## What you need to do
Copy every line of the records below, substituting "vernacular name" for each "common name" and keeping all other text unchanged.

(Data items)
========================================================================

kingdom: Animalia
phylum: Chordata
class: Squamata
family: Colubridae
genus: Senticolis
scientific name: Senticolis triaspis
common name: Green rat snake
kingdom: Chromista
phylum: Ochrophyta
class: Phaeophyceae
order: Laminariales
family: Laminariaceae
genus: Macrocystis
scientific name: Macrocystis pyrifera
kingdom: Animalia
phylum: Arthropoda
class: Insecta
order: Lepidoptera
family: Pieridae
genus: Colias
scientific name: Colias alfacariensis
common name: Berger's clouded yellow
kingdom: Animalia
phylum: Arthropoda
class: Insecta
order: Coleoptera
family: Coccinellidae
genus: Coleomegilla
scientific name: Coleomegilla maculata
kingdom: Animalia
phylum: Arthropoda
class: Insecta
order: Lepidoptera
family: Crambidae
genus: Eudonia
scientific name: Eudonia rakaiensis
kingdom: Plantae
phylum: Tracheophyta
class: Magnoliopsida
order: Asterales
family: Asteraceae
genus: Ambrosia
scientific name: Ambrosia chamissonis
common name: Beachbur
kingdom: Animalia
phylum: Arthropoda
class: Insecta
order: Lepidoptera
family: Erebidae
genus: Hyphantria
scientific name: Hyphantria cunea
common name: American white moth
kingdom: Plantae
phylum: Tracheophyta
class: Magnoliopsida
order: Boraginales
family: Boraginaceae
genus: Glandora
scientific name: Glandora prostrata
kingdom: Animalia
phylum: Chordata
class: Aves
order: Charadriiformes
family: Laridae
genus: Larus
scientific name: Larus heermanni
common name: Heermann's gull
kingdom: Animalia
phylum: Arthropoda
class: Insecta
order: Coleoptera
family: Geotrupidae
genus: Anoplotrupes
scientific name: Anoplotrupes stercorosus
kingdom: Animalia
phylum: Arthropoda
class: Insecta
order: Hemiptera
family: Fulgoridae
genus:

========================================================================

## The response
kingdom: Animalia
phylum: Chordata
class: Squamata
family: Colubridae
genus: Senticolis
scientific name: Senticolis triaspis
vernacular name: Green rat snake
kingdom: Chromista
phylum: Ochrophyta
class: Phaeophyceae
order: Laminariales
family: Laminariaceae
genus: Macrocystis
scientific name: Macrocystis pyrifera
kingdom: Animalia
phylum: Arthropoda
class: Insecta
order: Lepidoptera
family: Pieridae
genus: Colias
scientific name: Colias alfacariensis
vernacular name: Berger's clouded yellow
kingdom: Animalia
phylum: Arthropoda
class: Insecta
order: Coleoptera
family: Coccinellidae
genus: Coleomegilla
scientific name: Coleomegilla maculata
kingdom: Animalia
phylum: Arthropoda
class: Insecta
order: Lepidoptera
family: Crambidae
genus: Eudonia
scientific name: Eudonia rakaiensis
kingdom: Plantae
phylum: Tracheophyta
class: Magnoliopsida
order: Asterales
family: Asteraceae
genus: Ambrosia
scientific name: Ambrosia chamissonis
vernacular name: Beachbur
kingdom: Animalia
phylum: Arthropoda
class: Insecta
order: Lepidoptera
family: Erebidae
genus: Hyphantria
scientific name: Hyphantria cunea
vernacular name: American white moth
kingdom: Plantae
phylum: Tracheophyta
class: Magnoliopsida
order: Boraginales
family: Boraginaceae
genus: Glandora
scientific name: Glandora prostrata
kingdom: Animalia
phylum: Chordata
class: Aves
order: Charadriiformes
family: Laridae
genus: Larus
scientific name: Larus heermanni
vernacular name: Heermann's gull
kingdom: Animalia
phylum: Arthropoda
class: Insecta
order: Coleoptera
family: Geotrupidae
genus: Anoplotrupes
scientific name: Anoplotrupes stercorosus
kingdom: Animalia
phylum: Arthropoda
class: Insecta
order: Hemiptera
family: Fulgoridae
genus:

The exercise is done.